» **TRY IT**:
Lines in the listing below may contain the string "nuclear". Say how many do, giving only the number.

» **MATERIAL TO PROCESS**:
==*==

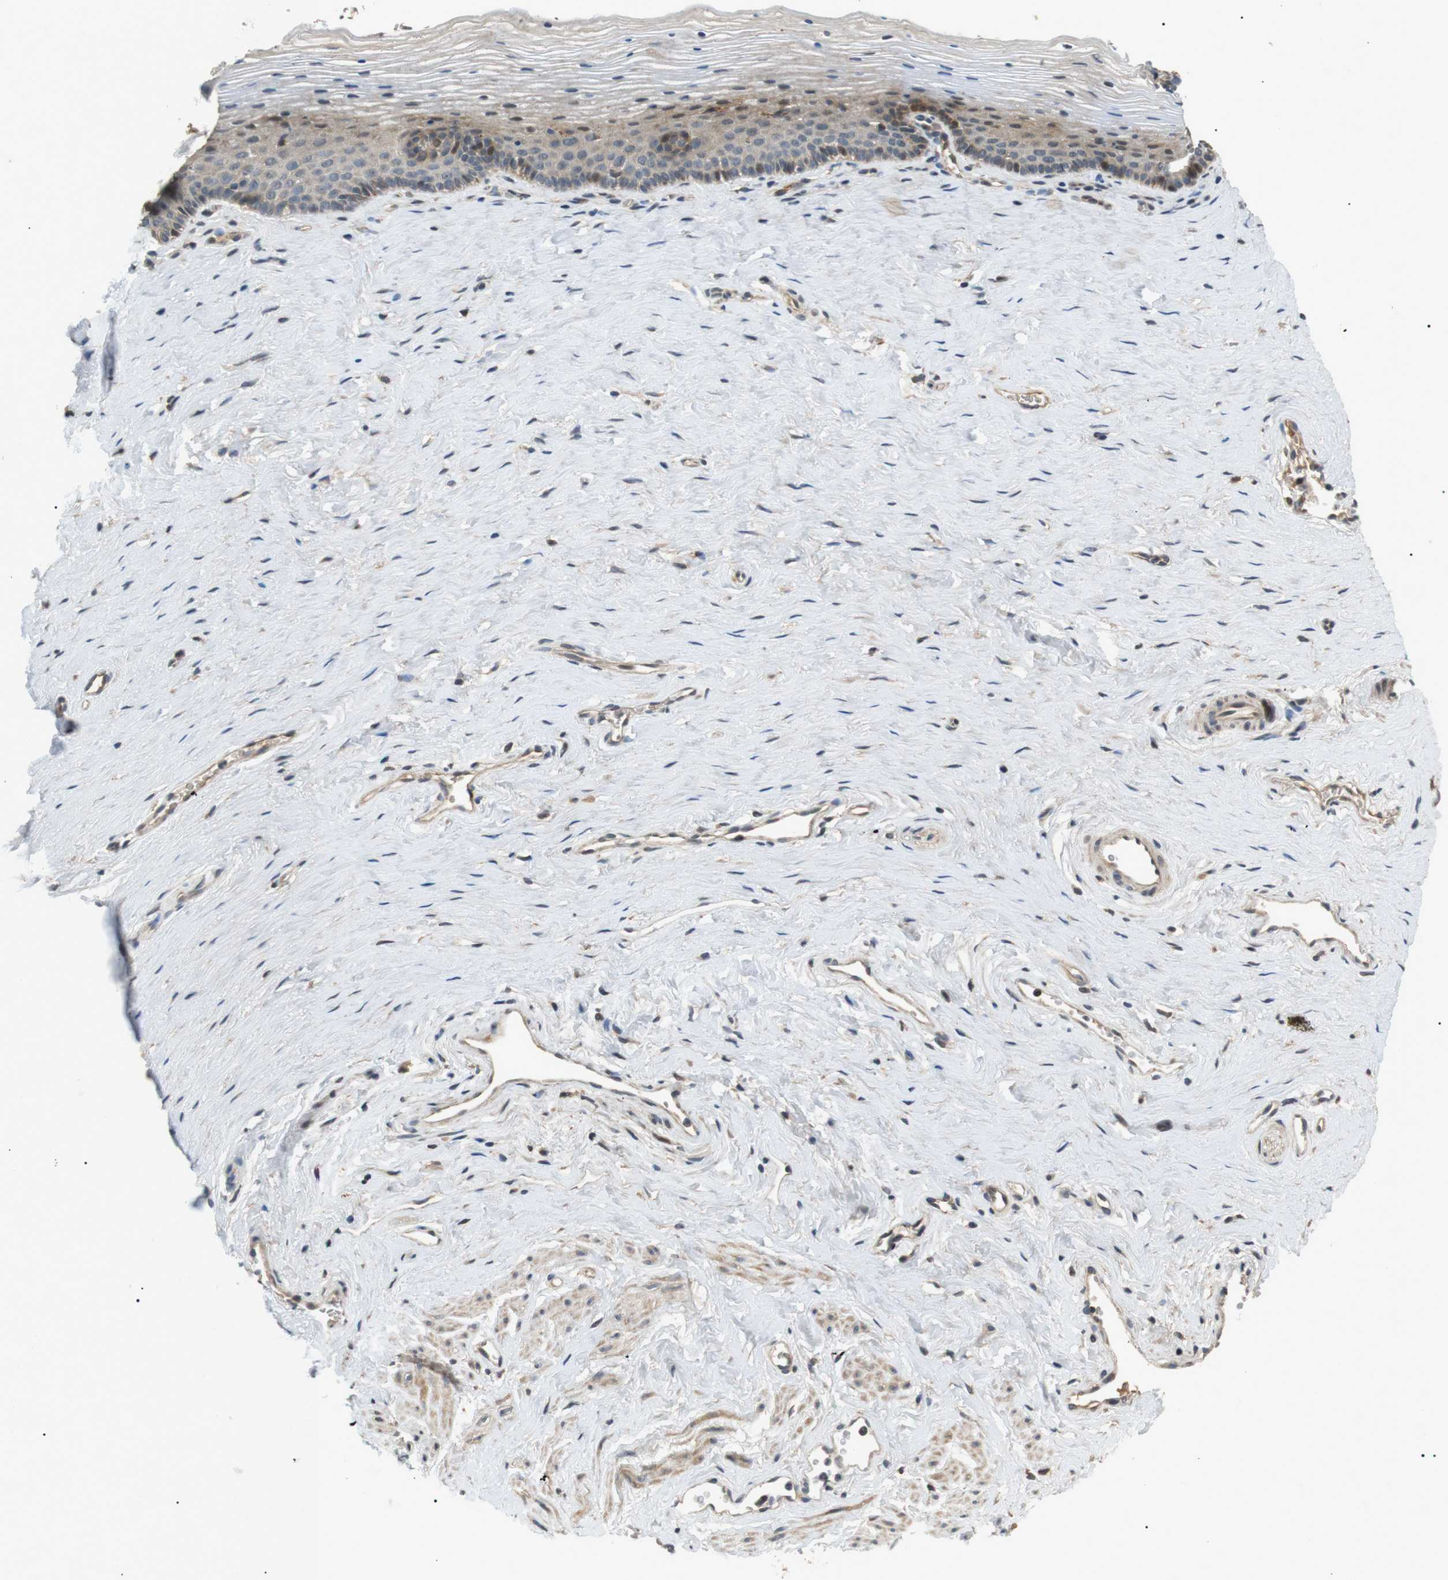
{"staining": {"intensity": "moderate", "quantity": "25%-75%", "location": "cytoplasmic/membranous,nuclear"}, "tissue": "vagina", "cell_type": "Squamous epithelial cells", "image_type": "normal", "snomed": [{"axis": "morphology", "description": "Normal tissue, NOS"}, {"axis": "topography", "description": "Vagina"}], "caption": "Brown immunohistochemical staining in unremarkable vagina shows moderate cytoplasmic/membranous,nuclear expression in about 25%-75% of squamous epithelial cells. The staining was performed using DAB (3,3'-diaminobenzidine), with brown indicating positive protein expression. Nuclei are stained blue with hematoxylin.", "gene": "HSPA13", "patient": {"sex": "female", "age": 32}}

==*==

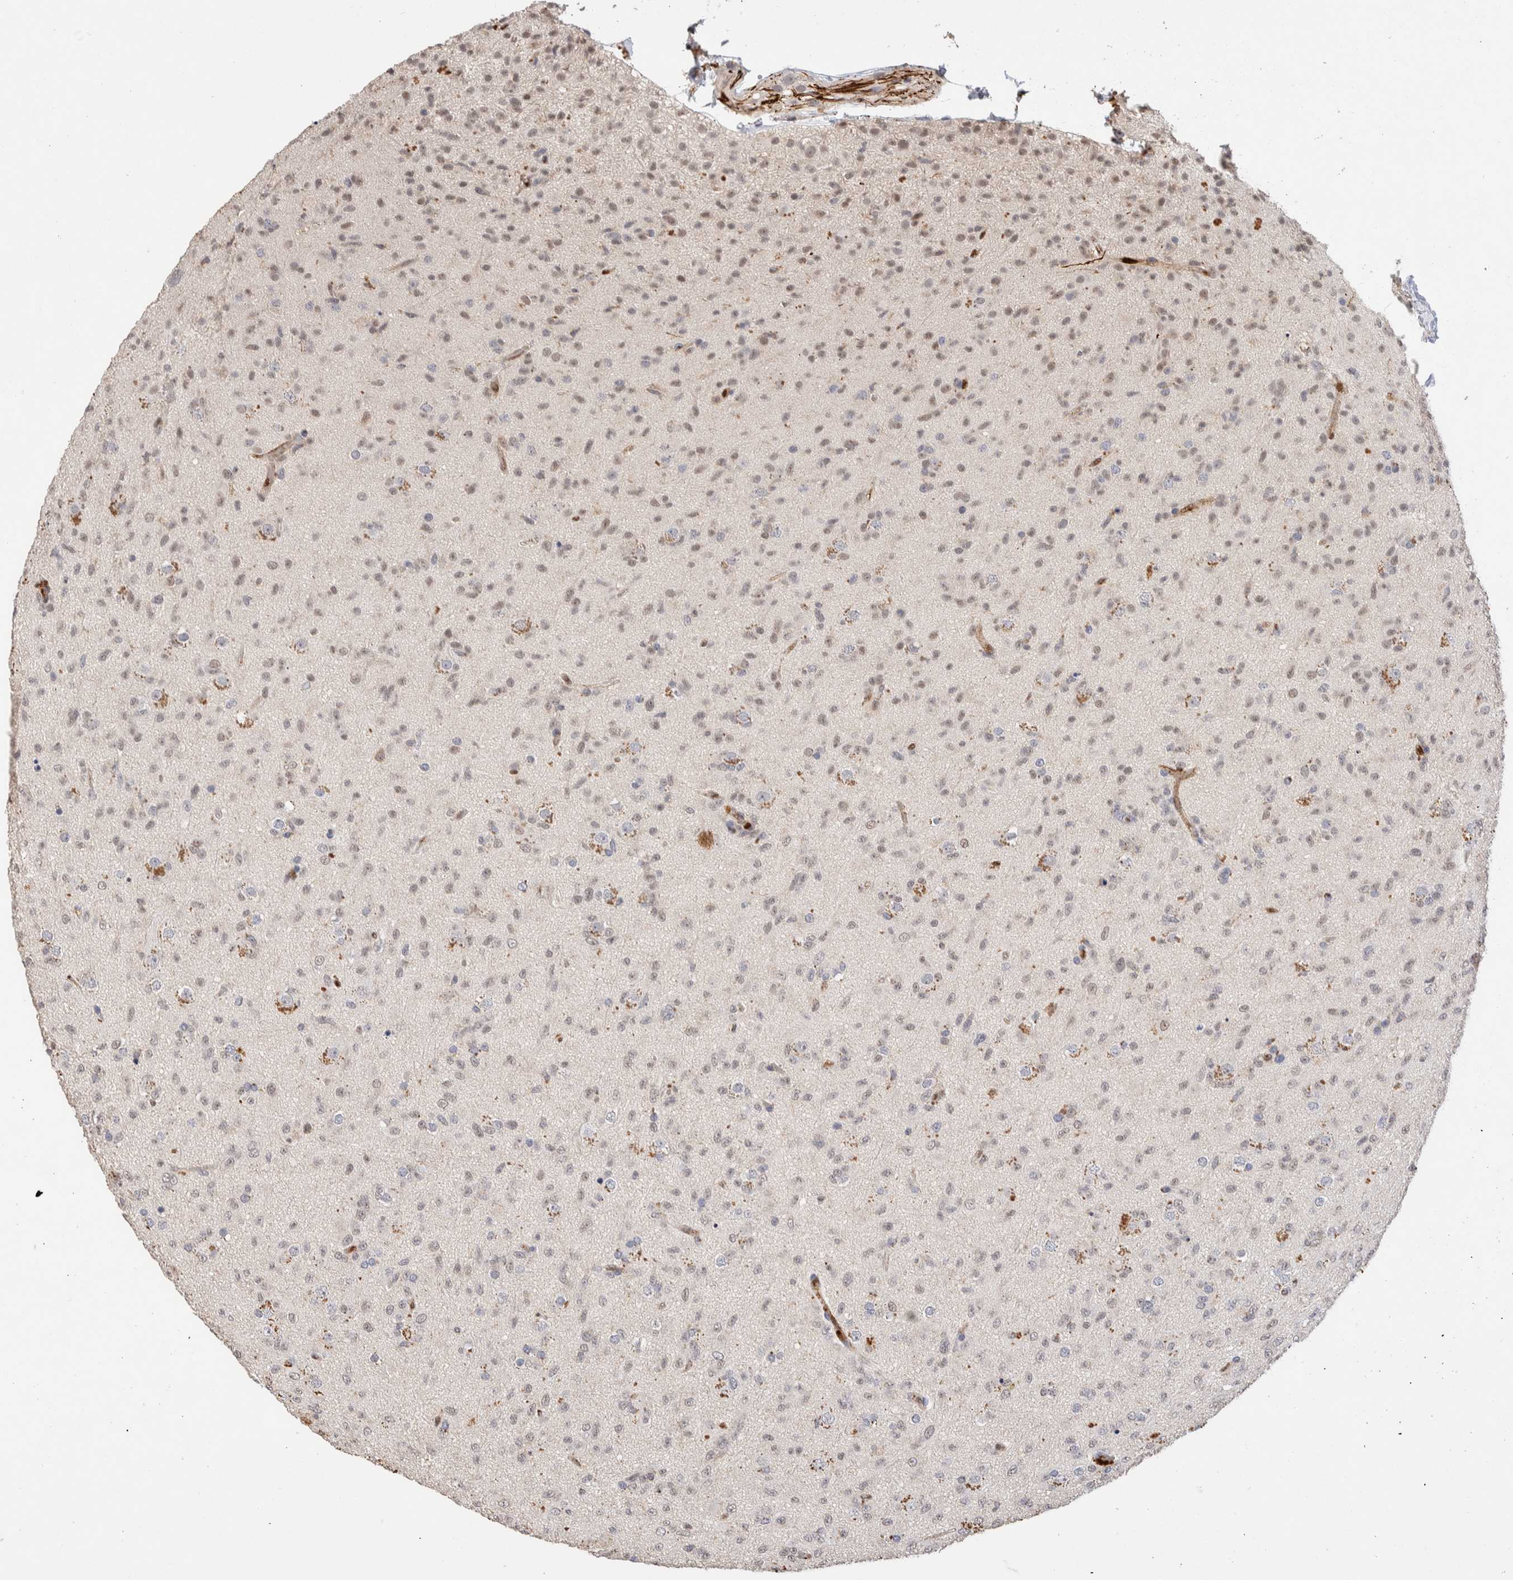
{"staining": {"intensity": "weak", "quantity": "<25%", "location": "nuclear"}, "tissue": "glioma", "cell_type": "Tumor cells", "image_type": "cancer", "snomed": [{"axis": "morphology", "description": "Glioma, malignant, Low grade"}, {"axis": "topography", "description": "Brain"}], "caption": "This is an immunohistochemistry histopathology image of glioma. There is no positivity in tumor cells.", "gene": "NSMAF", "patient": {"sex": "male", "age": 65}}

==*==

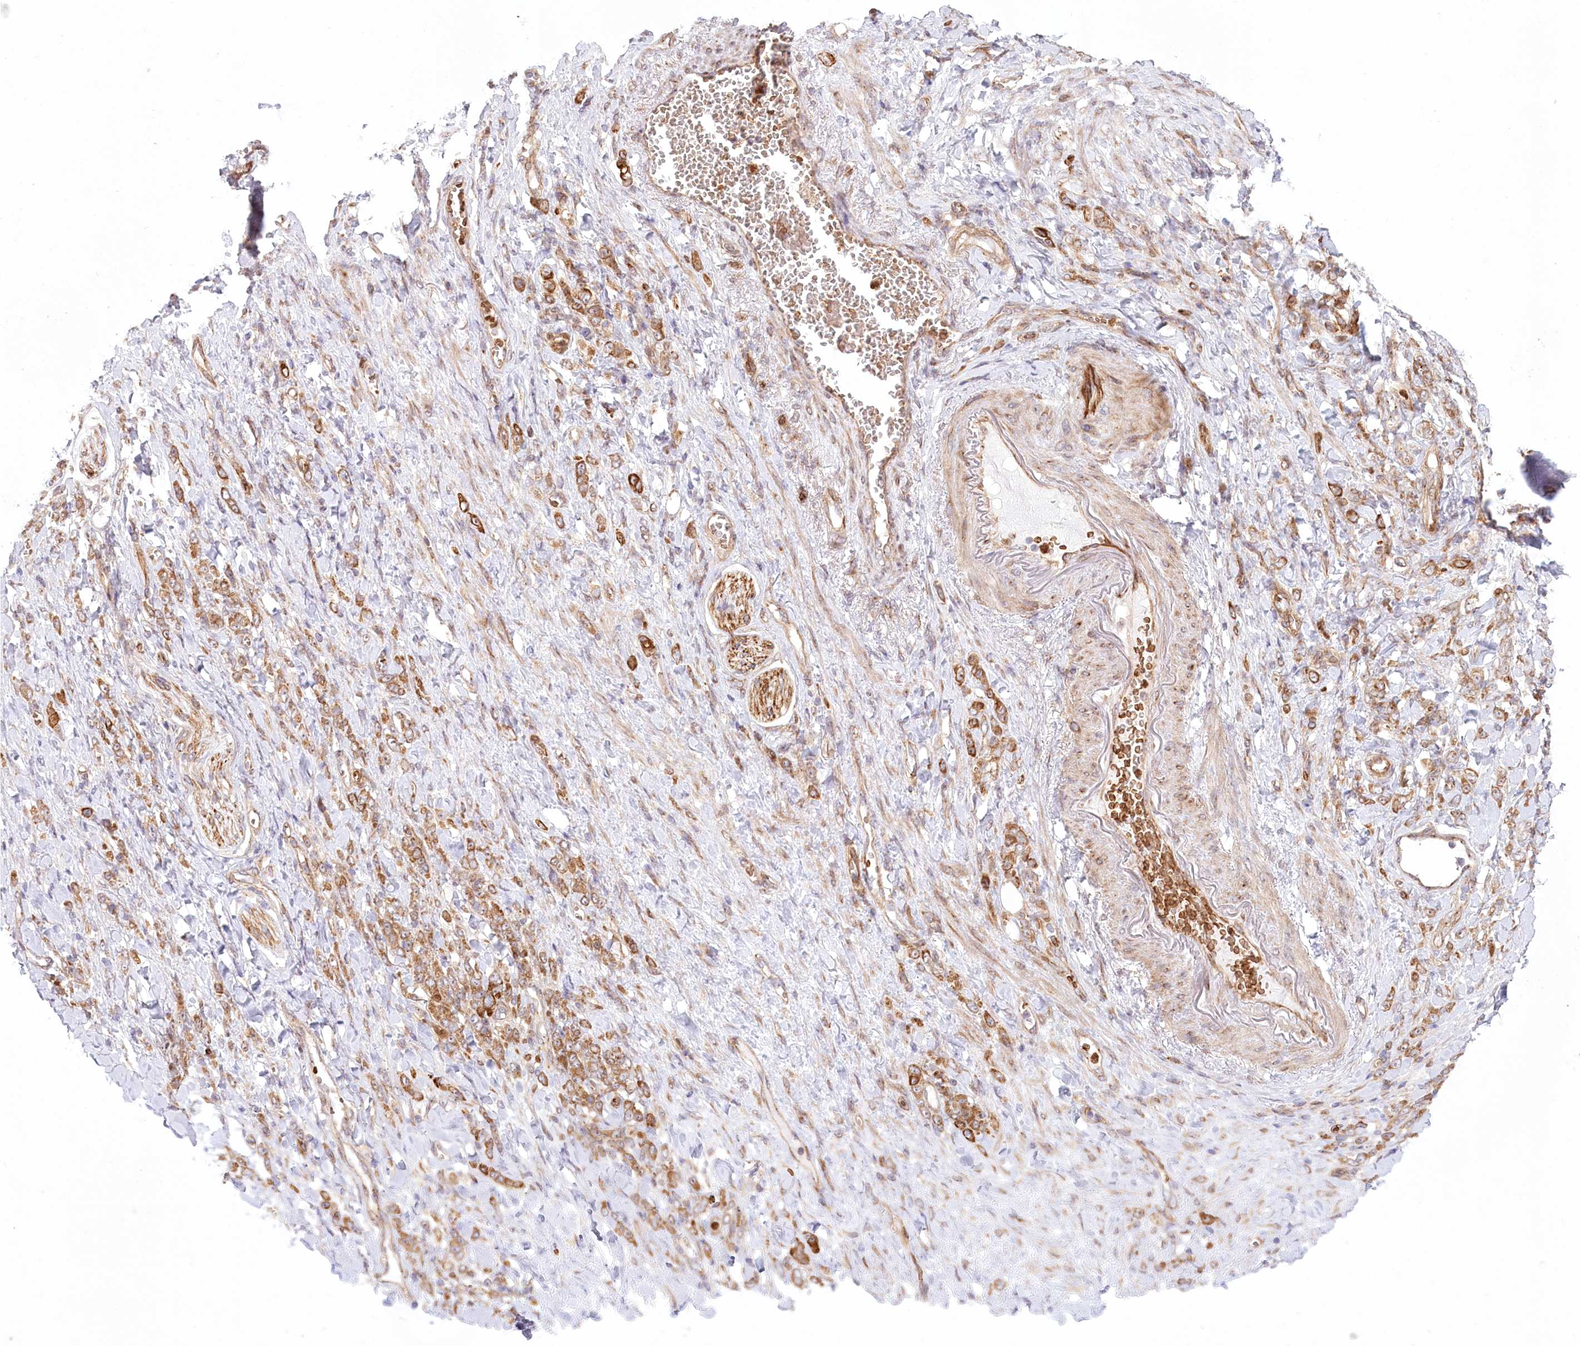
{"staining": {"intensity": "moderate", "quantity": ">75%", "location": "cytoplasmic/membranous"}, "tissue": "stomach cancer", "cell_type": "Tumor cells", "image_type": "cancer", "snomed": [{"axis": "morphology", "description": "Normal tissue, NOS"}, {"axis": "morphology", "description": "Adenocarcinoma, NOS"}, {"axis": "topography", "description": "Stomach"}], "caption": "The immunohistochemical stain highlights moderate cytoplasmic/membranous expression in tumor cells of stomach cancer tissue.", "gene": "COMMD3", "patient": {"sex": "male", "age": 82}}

==*==

» **ANSWER FOR THIS EXERCISE**:
2